(Stored records)
- - - -

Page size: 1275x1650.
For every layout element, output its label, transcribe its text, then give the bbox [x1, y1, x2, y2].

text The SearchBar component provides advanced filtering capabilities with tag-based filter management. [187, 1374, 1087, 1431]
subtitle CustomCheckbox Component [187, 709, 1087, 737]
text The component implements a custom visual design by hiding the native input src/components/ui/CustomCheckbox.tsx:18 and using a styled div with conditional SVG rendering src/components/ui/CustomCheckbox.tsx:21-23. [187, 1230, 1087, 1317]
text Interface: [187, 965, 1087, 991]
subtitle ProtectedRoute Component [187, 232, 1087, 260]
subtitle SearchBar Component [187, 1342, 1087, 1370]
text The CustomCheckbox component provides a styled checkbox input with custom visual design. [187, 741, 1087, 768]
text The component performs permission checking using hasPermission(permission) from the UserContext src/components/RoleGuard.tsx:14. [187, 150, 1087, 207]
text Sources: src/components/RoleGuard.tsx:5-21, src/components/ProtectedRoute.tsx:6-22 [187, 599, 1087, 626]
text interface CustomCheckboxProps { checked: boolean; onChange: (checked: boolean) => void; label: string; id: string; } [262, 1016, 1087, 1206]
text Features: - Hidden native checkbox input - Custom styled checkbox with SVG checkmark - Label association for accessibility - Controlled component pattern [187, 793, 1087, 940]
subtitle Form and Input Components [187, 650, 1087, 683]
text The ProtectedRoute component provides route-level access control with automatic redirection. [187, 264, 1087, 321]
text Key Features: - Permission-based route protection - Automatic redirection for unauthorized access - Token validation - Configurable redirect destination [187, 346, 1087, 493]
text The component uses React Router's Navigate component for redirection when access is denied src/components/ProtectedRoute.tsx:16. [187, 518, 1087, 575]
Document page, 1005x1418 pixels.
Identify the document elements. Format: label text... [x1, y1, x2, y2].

- - - -

● Exercise directions:
Return the lines above, from the one containing "Document page, 1005x1418 pixels." to the end, exactly as they stand.

● Result:
Document page, 1005x1418 pixels.
Identify the document elements. Format: label text... [x1, y1, x2, y2].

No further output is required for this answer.